YOUR GOAL: A faithful copy is required. Print each line of the data exactly and omit the pictures.

DATA SUPPLIED:
◇ ◇ ◇ ◇ ◇
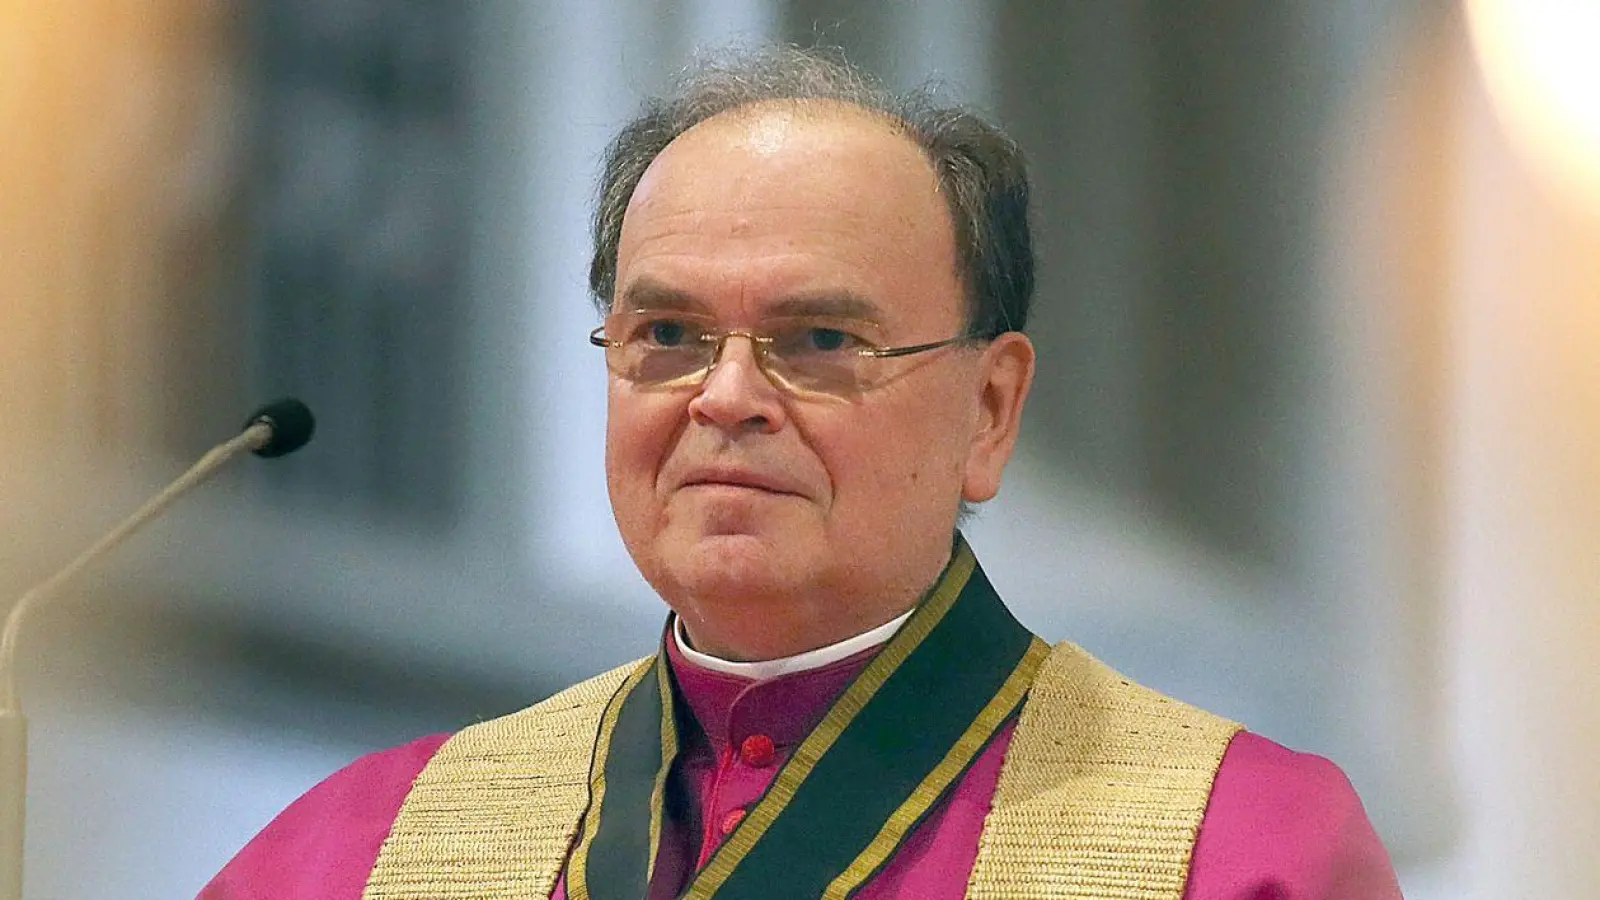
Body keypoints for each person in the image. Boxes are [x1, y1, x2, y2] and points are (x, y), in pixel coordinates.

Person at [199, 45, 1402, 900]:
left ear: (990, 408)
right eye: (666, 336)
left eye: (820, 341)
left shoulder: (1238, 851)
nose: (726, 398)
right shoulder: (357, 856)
◇ ◇ ◇ ◇ ◇
ANSWER TO THE PROBLEM:
Body keypoints for each person in the image. Boxes are [x1, y1, x2, y2] and points are (x, y), in pixel coordinates.

Person at [199, 45, 1402, 900]:
left ear: (990, 408)
right eye: (666, 336)
left eye: (820, 341)
left shoulder: (1238, 851)
nose: (726, 398)
right shoulder: (357, 856)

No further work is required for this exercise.